TASK PROMPT ::
Answer with the exact lines of the following material from the one containing "from the acquired signal" through the one containing "that more accurate", both end lines included.

DATASET EXTRACT ::
· · ·
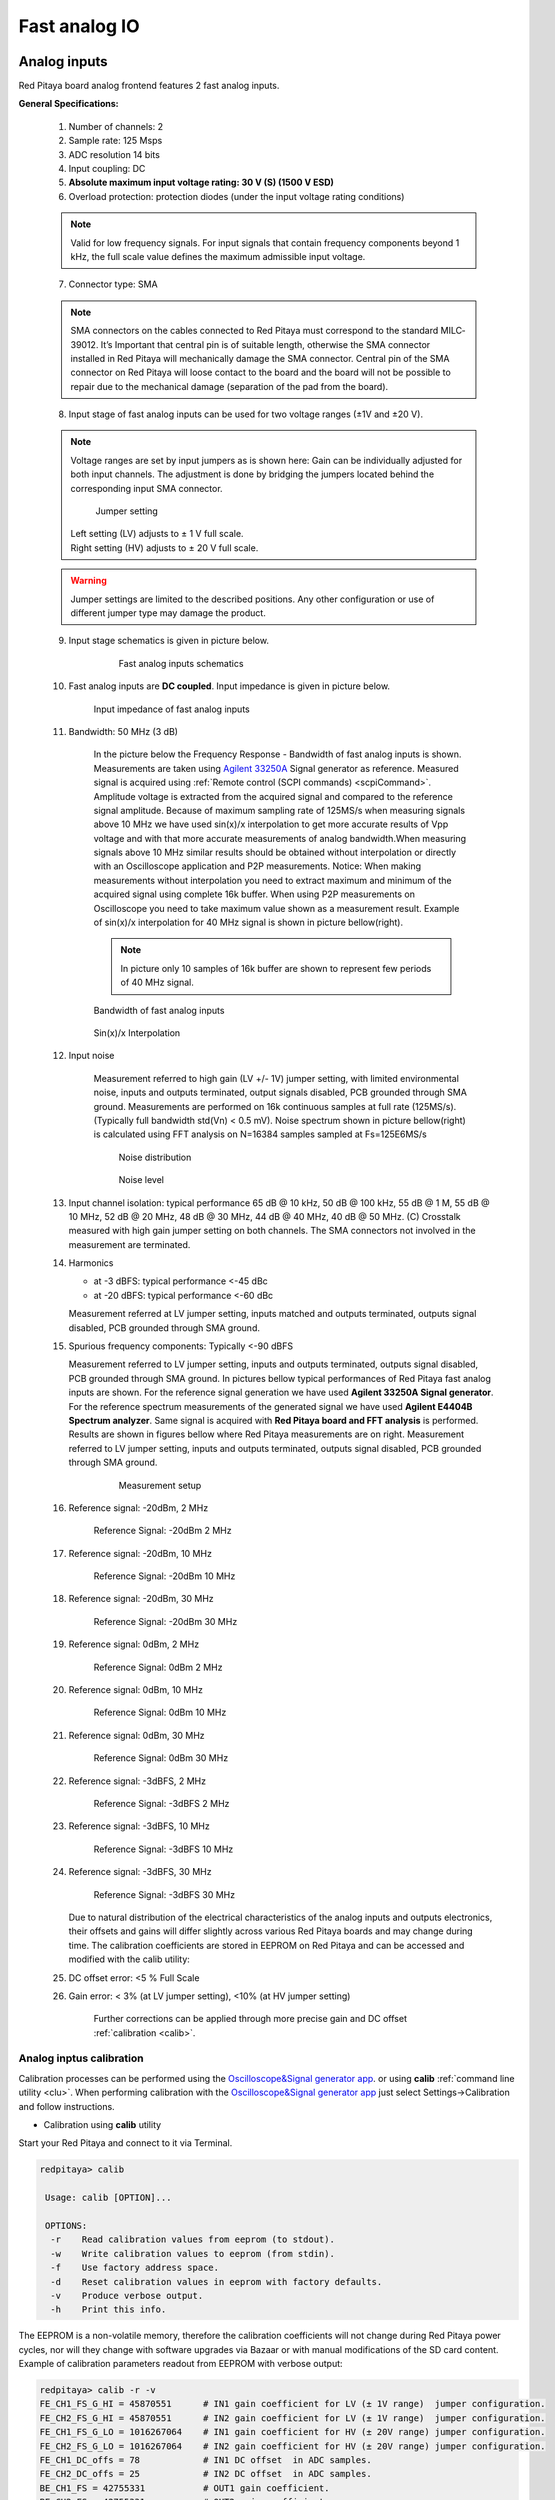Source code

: ##############
Fast analog IO
##############

.. _anain:

*************
Analog inputs
*************

Red Pitaya board analog frontend features 2 fast analog inputs. 

**General Specifications:**
    
    1. Number of channels: 2
    #. Sample rate: 125 Msps 
    #. ADC resolution 14 bits 
    #. Input coupling: DC 
    #. **Absolute maximum input voltage rating: 30 V (S) (1500 V ESD)**
    #. Overload protection: protection diodes (under the input voltage rating conditions) 
    
    .. note::
    
       Valid for low frequency signals. For input signals that contain frequency components beyond 1 kHz, the full scale value defines the maximum admissible input voltage.
    
    7. Connector type: SMA
    
    .. note::
    
        SMA connectors on the cables connected to Red Pitaya must correspond to the standard MIL­C­39012. 
        It’s Important that central pin is of suitable length, otherwise the SMA connector installed in Red Pitaya will mechanically damage the SMA connector.
        Central pin of the SMA connector on Red Pitaya will loose contact to the board and the board will not be possible to repair due to the mechanical damage (separation of the pad from the board).
    
    8. Input stage of fast analog inputs can be used for two voltage ranges (±1V and ±20 V). 
    
    .. note::
    
        Voltage ranges are set by input jumpers as is shown here:
        Gain can be individually adjusted for both input channels. The adjustment is done by bridging the jumpers located behind the corresponding input SMA connector.
    
        .. image:: Jumper_settings.png 
            
        .. figure:: Jumper_settings_photo.png
            
            Jumper setting
    
        | Left setting (LV) adjusts to ± 1 V full scale.
        | Right setting (HV) adjusts to ± 20 V full scale.
    
    .. warning::
    
        Jumper settings are limited to the described positions. Any other configuration or use of different jumper
        type may damage the product.
        
        
    9. Input stage schematics is given in picture below.

        .. figure:: Fast_analog_inputs_sch.png
        
            Fast analog inputs schematics
            
    #. Fast analog inputs are **DC coupled**. Input impedance is given in picture below. 

       .. figure:: Input_impedance_of_fast_analog_inputs.png
       
            Input impedance of fast analog inputs
        
    #. Bandwidth: 50 MHz (3 dB)
    
        In the picture below the Frequency Response - Bandwidth of fast analog inputs is shown. Measurements are taken 
        using `Agilent 33250A <http://www.keysight.com/en/pd-1000000803%3Aepsg%3Apro-pn-33250A/function-arbitrary-waveform-generator-80-mhz?cc=US&lc=eng>`_ 
        Signal generator as reference. Measured signal is acquired using
        :ref:`Remote control (SCPI commands) <scpiCommand>`. Amplitude voltage is extracted from the acquired signal 
        and compared to the reference signal amplitude. Because of maximum sampling rate of 125MS/s when measuring 
        signals above 10 MHz we have used sin(x)/x interpolation to get more accurate results of Vpp voltage and with
        that more accurate measurements of analog bandwidth.When measuring signals above 10 MHz similar results should
        be obtained without interpolation or directly with an Oscilloscope application and P2P measurements. Notice:
        When making measurements without interpolation you need to extract maximum and minimum of the acquired signal
        using complete 16k buffer. When using P2P measurements on Oscilloscope you need to take maximum value shown as
        a measurement result. Example of sin(x)/x interpolation for 40 MHz signal is shown in picture bellow(right). 
        
        .. note::
        
            In picture only 10 samples of 16k buffer are shown to represent few periods of 40 MHz signal.
        
        .. figure:: Bandwidth_of_Fast_Analog_Inputs.png
        
        Bandwidth of fast analog inputs
        
        .. figure:: Sin(x)x_Interpolation.png   
        
        Sin(x)/x Interpolation
        
        .. TODO nebi mogl bit tole zamenjano? glej sliko
    
    #. Input noise 
        
        Measurement referred to high gain (LV +/- 1V) jumper setting, with limited environmental noise, inputs and outputs terminated, output signals disabled, PCB grounded through SMA ground.
        Measurements are performed on 16k continuous samples at full rate (125MS/s).
        (Typically full bandwidth std(Vn) < 0.5 mV).
        Noise spectrum shown in picture bellow(right) is calculated using FFT analysis on N=16384 samples sampled at Fs=125E6MS/s 
    
        .. figure:: Noise_distribution.png
        
           Noise distribution 
        
        .. figure:: Noise_level.png
        
            Noise level
        
    #. Input channel isolation: typical performance 65 dB @ 10 kHz, 50 dB @ 100 kHz,
       55 dB @ 1 M, 55 dB @ 10 MHz, 52 dB @ 20 MHz, 48 dB @ 30 MHz, 44 dB @ 40 MHz, 40 dB @ 50 MHz. (C) 
       Crosstalk measured with high gain jumper setting on both channels. The SMA connectors not involved in the measurement are terminated.
    
    #. Harmonics 
       
       - at -­3 dBFS: typical performance <-­45 dBc 
       - at ­-20 dBFS: typical performance <­-60 dBc 
       
       Measurement referred at LV jumper setting, inputs matched and outputs terminated, outputs signal disabled, PCB grounded through SMA ground.
    
    #. Spurious frequency components: Typically <­-90 dBFS 
    
       Measurement referred to LV jumper setting, inputs and outputs terminated, outputs signal disabled, PCB grounded through SMA ground.
       In pictures bellow typical performances of Red Pitaya fast analog inputs are shown. 
       For the reference signal generation we have used **Agilent 33250A Signal generator**. For the reference spectrum measurements of the generated signal we have used 
       **Agilent E4404B Spectrum analyzer**. Same signal is acquired with **Red Pitaya board and FFT analysis** is performed.
       Results are shown in figures bellow where Red Pitaya measurements are on right. Measurement referred to LV jumper setting, inputs and outputs terminated, outputs signal disabled, PCB grounded through SMA ground.

        .. figure:: Measurement_setup.png
            
            Measurement setup
    
    #. Reference signal: -20dBm, 2 MHz

       .. figure:: -20dBm_2MHz_RP_AG.png
       
            Reference Signal: -20dBm 2 MHz
    
    #. Reference signal: -20dBm, 10 MHz
       
       .. figure::   -20dBm_10MHz_RP_AG.png

            Reference Signal: -20dBm 10 MHz
            
    #. Reference signal: -20dBm, 30 MHz
      
       .. figure:: -20dBm_30MHz_RP_AG.png

            Reference Signal: -20dBm 30 MHz
            
    #. Reference signal: 0dBm, 2 MHz
  
       .. figure:: 0dBm_2MHz_RP_AG.png

            Reference Signal: 0dBm 2 MHz
            
    #. Reference signal: 0dBm, 10 MHz
  
       .. figure:: 0dBm_10MHz_RP_AG.png

            Reference Signal: 0dBm 10 MHz
            
    #. Reference signal: 0dBm, 30 MHz
  
       .. figure:: 0dBm_30MHz_RP_AG.png

            Reference Signal: 0dBm 30 MHz
            
    #. Reference signal: -3dBFS, 2 MHz
  
       .. figure:: -3dBFS_2MHZ_RP_AG.png

            Reference Signal: -3dBFS 2 MHz
            
    #. Reference signal: -3dBFS, 10 MHz
  
       .. figure:: -3dBFS_10MHZ_RP_AG.png

            Reference Signal: -3dBFS 10 MHz
            
    #. Reference signal: -3dBFS, 30 MHz
  
       .. figure:: -3dBFS_30MHZ_RP_AG.png
       
          Reference Signal: -3dBFS 30 MHz
            
       Due to natural distribution of the electrical characteristics of the analog inputs and outputs electronics, 
       their offsets and gains will differ slightly across various Red Pitaya boards and may change during time. The 
       calibration coefficients are stored in EEPROM on Red Pitaya and can be accessed and modified with the calib 
       utility:
    
    #. DC offset error: <5 % Full Scale 
    
    #. Gain error: < 3% (at LV jumper setting), <10% (at HV jumper setting) 
    
        Further corrections can be applied through more precise gain and DC offset :ref:`calibration <calib>`.  
        
.. _calib:

=========================
Analog inptus calibration
=========================

Calibration processes can be performed using the `Oscilloscope&Signal generator app <http://store.redpitaya.com/scopegenpro.html>`_.
or using **calib** :ref:`command line utility <clu>`. When performing calibration with the 
`Oscilloscope&Signal generator app <http://store.redpitaya.com/scopegenpro.html>`_ just select 
Settings->Calibration and follow instructions.

- Calibration using **calib** utility
    
Start your Red Pitaya and connect to it via Terminal.

.. code-block:: shell-session
   
   redpitaya> calib
 
    Usage: calib [OPTION]...
    
    OPTIONS:
     -r    Read calibration values from eeprom (to stdout).
     -w    Write calibration values to eeprom (from stdin).
     -f    Use factory address space.
     -d    Reset calibration values in eeprom with factory defaults.
     -v    Produce verbose output.
     -h    Print this info.

The EEPROM is a non-volatile memory, therefore the calibration coefficients
will not change during Red Pitaya power cycles,
nor will they change with software upgrades via Bazaar
or with manual modifications of the SD card content. 
Example of calibration parameters readout from EEPROM with verbose output:

.. code-block:: shell-session
   
   redpitaya> calib -r -v
   FE_CH1_FS_G_HI = 45870551      # IN1 gain coefficient for LV (± 1V range)  jumper configuration.
   FE_CH2_FS_G_HI = 45870551      # IN2 gain coefficient for LV (± 1V range)  jumper configuration.
   FE_CH1_FS_G_LO = 1016267064    # IN1 gain coefficient for HV (± 20V range) jumper configuration.
   FE_CH2_FS_G_LO = 1016267064    # IN2 gain coefficient for HV (± 20V range) jumper configuration.
   FE_CH1_DC_offs = 78            # IN1 DC offset  in ADC samples.
   FE_CH2_DC_offs = 25            # IN2 DC offset  in ADC samples.
   BE_CH1_FS = 42755331           # OUT1 gain coefficient.
   BE_CH2_FS = 42755331           # OUT2 gain coefficient.
   BE_CH1_DC_offs = -150          # OUT1 DC offset in DAC samples.
   BE_CH2_DC_offs = -150          # OUT2 DC offset in DAC samples.

Example of the same calibration parameters readout from EEPROM with non-verbose output, suitable for editing within 
scripts::

    redpitaya> calib -r
           45870551            45870551          1016267064          1016267064 

You can write changed calibration parameters using **calib -w** command:
1. Type calib -w in to command line (terminal)
2. Press enter
3. Paste or write new calibration parameters
4. Press enter

 
   Usage: calib [OPTION]...
   
   OPTIONS:
    -r    Read calibration values from eeprom (to stdout).
    -w    Write calibration values to eeprom (from stdin).
    -f    Use factory address space.
    -d    Reset calibration values in eeprom with factory defaults.
    -v    Produce verbose output.
    -h    Print this info.

The EEPROM is a non-volatile memory, therefore the calibration coefficients
will not change during Red Pitaya power cycles,
nor will they change with software upgrades via Bazaar
or with manual modifications of the SD card content. 
Example of calibration parameters readout from EEPROM with verbose output:

.. code-block:: shell-session
   
   redpitaya> calib -r -v
   FE_CH1_FS_G_HI = 45870551      # IN1 gain coefficient for LV (+/- 1V range)  jumper configuration.
   FE_CH2_FS_G_HI = 45870551      # IN2 gain coefficient for LV (+/- 1V range)  jumper configuration.
   FE_CH1_FS_G_LO = 1016267064    # IN1 gain coefficient for HV (+/- 20V range) jumper configuration.
   FE_CH2_FS_G_LO = 1016267064    # IN2 gain coefficient for HV (+/- 20V range) jumper configuration.
   FE_CH1_DC_offs = 78            # IN1 DC offset  in ADC samples.
   FE_CH2_DC_offs = 25            # IN2 DC offset  in ADC samples.
   BE_CH1_FS = 42755331           # OUT1 gain coefficient.
   BE_CH2_FS = 42755331           # OUT2 gain coefficient.
   BE_CH1_DC_offs = -150          # OUT1 DC offset in DAC samples.
   BE_CH2_DC_offs = -150          # OUT2 DC offset in DAC samples.

Example of the same calibration parameters readout from EEPROM with non-verbose output,
suitable for editing within scripts:

.. code-block:: shell-session
   
   redpitaya> calib -r
              45870551            45870551          1016267064          1016267064                  78                  25            42755331            42755331                -150                -150

You can write changed calibration parameters using ``calib -w`` command:

1. Type calib -w in to command line (terminal)
#. Press enter
#. Paste or write new calibration parameters
#. Press enter

.. code-block:: shell-session
   
   redpitaya> calib -w
      
              40000000           45870551          1016267064          1016267064                  78                  25            42755331            42755331                -150                -150

Should you bring the calibration vector to an undesired state,
you can always reset it to factory defaults using:

.. code-block:: shell-session
   
   redpitaya> calib -d

DC offset calibration parameter can be obtained
as average of acquired signal at grounded input.
Gains parameter can be calculated by using reference voltage source
and old version of an Oscilloscope application.
Start Oscilloscope app. connect ref. voltage to the desired input and take measurements.
Change gain calibration parameter using instructions above,
reload the Oscilloscope application and
make measurements again with new calibration parameters. 
Gain parameters can be optimized by repeating calibration and measurement step. 

In the table bellow typical results after calibration are shown. 

=========================== =============== ===========
Parameter                   Jumper settings Value
=========================== =============== ===========
DC GAIN ACCURACY @ 122 kS/s LV              0.2%
DC OFFSET @ 122 kS/s        LV              ± 0.5 mV
DC GAIN ACCURACY @ 122 kS/s HV              0.5%
DC OFFSET @ 122 kS/s        HV              ± 5 mV
=========================== =============== ===========

AC gain accuracy can be extracted form Frequency response - Bandwidth. 

.. image:: 800px-Bandwidth_of_Fast_Analog_Inputs.png


*************
Analog output
*************

Red Pitaya board analog frontend features 2 fast analog output. 

**General Specifications:**

    #. RF outputs 
    #. Number of channels: 2 
    #. Sample rate: 125 Msps 
    #. DAC resolution: 14 bits 
    #. Output coupling: DC 
    #. Load impedance: 50 Ω 
        The output channels are designed to drive 50 Ω loads. Terminate outputs when channels are not used. Connect parallel 50 Ω load (SMA tee junction) in high impedance load applications.
    #. Full scale power: > 9 dBm 
        Typical power level with 1 MHz sine is 9.5 dBm. Output power is subject to slew rate limitations.
    #. Output slew rate limit: 200 V/us 
    #. Connector type: SMA 
       SMA connectors on the cables connected to Red Pitaya must correspond to the standard MIL­C­39012. It’s Important that central pin is of suitable length, otherwise the SMA connector installed in Red Pitaya will mechanically damage the SMA connector. Central pin of the SMA connector on Red Pitaya will loose contact to the board and the board will not be possible to repair due to the mechanical damage (separation of the pad from the board).
    
       .. figure:: Outputs.png
       
           Output channels Output voltage range: ± 1 V
        
       Output stage is shown in picture bellow.
    
       .. figure:: Outputs_stage.png
       
           Output channels schematics
           
    #. Impedance of the output channels (output amplifier and filter) is shown in figure bellow.
    
       .. figure:: Output_impedance.png
    
            Outputs impedance
            
    #. Bandwidth: 50 MHz (3 dB)
       Bandwidth measurements are shown in picture bellow. Measurements are taken with 
       `Agilent MSO7104B <http://www.keysight.com/en/pdx-x201799-pn-MSO7104B/mixed-signal-oscilloscope-1-ghz-4-analog-plus-16-digital-channels?pm=spc&nid=-32535.1150174&cc=SI&lc=eng>`_ 
       Oscilloscope for each frequency step (10Hz - 60MHz) of measured signal. 
       Red Pitaya board OUT1 is used with 0 dBm output power. Second output channel and both input channels are terminated with 50 Ohm termination.
       Red Pitaya board is grounded trough Oscilloscope ground. Oscilloscope input mus be set to 50 Ohm input impedance

       .. image:: Fast_Analog_Outputs_Bandwidt.png
       
    #. Harmonics: typical performance: (at ­8 dBm) 

       -­ -51 dBc @ 1 MHz 
       -­ -49 dBc @ 10 MHz 
       -­ -48 dBc @ 20 MHz 
       -­ -53 dBc @ 45 MHz 

    #. DC offset error: < 5% FS 
    #. Gain error: < 5% 
    
    Further corrections can be applied through more precise gain and DC offset calibration.

=========================
Analog output calibration
=========================

Calibration is performed in noise controlled environment. Inputs and outputs gains are calibrated with 0.02% and
0.003% DC reference voltage standards. Input gains calibration is performed in medium size timebase range. Red Pitaya
is non-shielded device and its inputs/outputs ground is not connected to the earth grounding as it is in case of 
classical Oscilloscopes. To achieve calibration results given below, Red Pitaya must be grounded and shielded.

.. Table: Typical specification after calibration

================= ==========
Parameter         Value
================= ==========
DC GAIN ACCURACY  0.4%
DC OFFSET         ± 4 mV
RIPPLE(@ 0.5V DC) 0.4 mVpp
================= ==========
· · ·
ANSWER TO THIS EXERCISE ::
        :ref:`Remote control (SCPI commands) <scpiCommand>`. Amplitude voltage is extracted from the acquired signal 
        and compared to the reference signal amplitude. Because of maximum sampling rate of 125MS/s when measuring 
        signals above 10 MHz we have used sin(x)/x interpolation to get more accurate results of Vpp voltage and with
        that more accurate measurements of analog bandwidth.When measuring signals above 10 MHz similar results should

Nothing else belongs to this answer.